Thromb Haemost 2005; 94(05): 958-964
DOI: 10.1160/TH05-03-0154
Blood Coagulation, Fibrinolysis and Cellular Haemostasis
Schattauer GmbH

Differences in the clinically effective molar concentrations of four direct thrombin inhibitors explain their variable prothrombin time prolongation

Theodore E. Warkentin
1   Department of Pathology and Molecular Medicine, McMaster University, Hamilton, Ontario, Canada
,
Andreas Greinacher
2   Department of Immunology and Transfusion Medicine, Ernst-Moritz-Arndt University, Greifswald, Germany
,
Sharon Craven
3   Canadian Blood Services, Hamilton, Ontario, Canada
,
Lori Dewar
3   Canadian Blood Services, Hamilton, Ontario, Canada
,
Jo-Ann I. Sheppard
1   Department of Pathology and Molecular Medicine, McMaster University, Hamilton, Ontario, Canada
,
Frederick A. Ofosu
1   Department of Pathology and Molecular Medicine, McMaster University, Hamilton, Ontario, Canada
3   Canadian Blood Services, Hamilton, Ontario, Canada
› Author Affiliations
Financial support: Heart and Stroke Foundation of Ontario (grants #T-5207 [TEW] and #T-5203 [FAO]) and the Bundesministerium für Bildung und Forschung (German Federal Ministry for Education and Research; CAN04/006; NBL3 program, reference 01-ZZ0103 [AG]).
Further Information

Publication History

Received: 04 March 2005

Accepted after resubmission: 31 August 2005

Publication Date:
14 December 2017 (online)

Summary

Four direct thrombin inhibitors (DTIs), lepirudin, bivalirudin, argatroban, and melagatran, differ in their ability to prolong the prothrombin time (PT). Paradoxically, the DTI in clinical use with the lowest affinity for thrombin (argatroban) causes the greatest PT prolongation. We compared the effects of these DTIs on various clotting assays and on inhibition of human and bovine factor Xa (FXa). On a mole-for-mole basis, lepirudin was most able to prolong the PT, activated partial thromboplastin time (APTT), and thrombin clotting time (TCT), whereas argatroban had the least effect. At concentrations that doubled the APTT (argatroban, 1 μmol/l; melagatran, 0.5 μmol/l; bivalirudin, 0.25 μmol/l; lepirudin, 0.06 μmol/l), the rank order for PT prolongation was: argatroban > melagatran > bivalirudin > lepirudin. Although the Ki’s associated with inhibition of human FXa by melagatran (1.4 μmol/l) and argatroban (3.2 μmol/l) approach their therapeutic concentrations, inhibition of FXa did not appear to be a major contributor to PT prolongation, since argatroban also prolonged the PT of bovine plasma (despite a Ki for bovine FXa of 2,600 μmol/l).

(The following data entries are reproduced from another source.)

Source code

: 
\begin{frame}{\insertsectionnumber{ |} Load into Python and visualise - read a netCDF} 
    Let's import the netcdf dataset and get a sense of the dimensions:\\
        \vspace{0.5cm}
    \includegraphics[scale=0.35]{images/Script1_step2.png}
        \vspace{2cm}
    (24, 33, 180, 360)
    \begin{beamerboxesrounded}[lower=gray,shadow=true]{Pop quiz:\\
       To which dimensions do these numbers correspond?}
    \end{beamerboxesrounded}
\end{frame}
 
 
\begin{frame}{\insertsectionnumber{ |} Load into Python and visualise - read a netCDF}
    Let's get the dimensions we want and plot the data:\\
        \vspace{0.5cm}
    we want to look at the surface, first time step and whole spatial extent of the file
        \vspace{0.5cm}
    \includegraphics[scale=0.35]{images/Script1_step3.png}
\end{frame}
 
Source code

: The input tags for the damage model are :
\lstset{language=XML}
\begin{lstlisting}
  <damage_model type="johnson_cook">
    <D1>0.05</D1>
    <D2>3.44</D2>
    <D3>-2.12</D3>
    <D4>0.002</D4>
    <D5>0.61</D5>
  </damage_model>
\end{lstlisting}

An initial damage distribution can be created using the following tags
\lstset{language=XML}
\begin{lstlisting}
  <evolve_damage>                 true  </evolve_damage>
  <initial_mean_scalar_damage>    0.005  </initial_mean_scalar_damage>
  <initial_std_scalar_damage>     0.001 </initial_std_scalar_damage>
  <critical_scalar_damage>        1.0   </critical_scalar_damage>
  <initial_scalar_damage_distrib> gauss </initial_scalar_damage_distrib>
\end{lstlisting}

Only melagatran inhibited prothrombinase-bound FXa. We conclude that the differing effects of the DTIs on PT prolongation are primarily driven by their respective molar plasma concentrations required for clinical effect. DTIs with a relatively low affinity for thrombin require high plasma concentrations to double the APTT; these higher plasma concentrations, in turn, quench more of the thrombin generated in the PT, thereby more greatly prolonging the PT.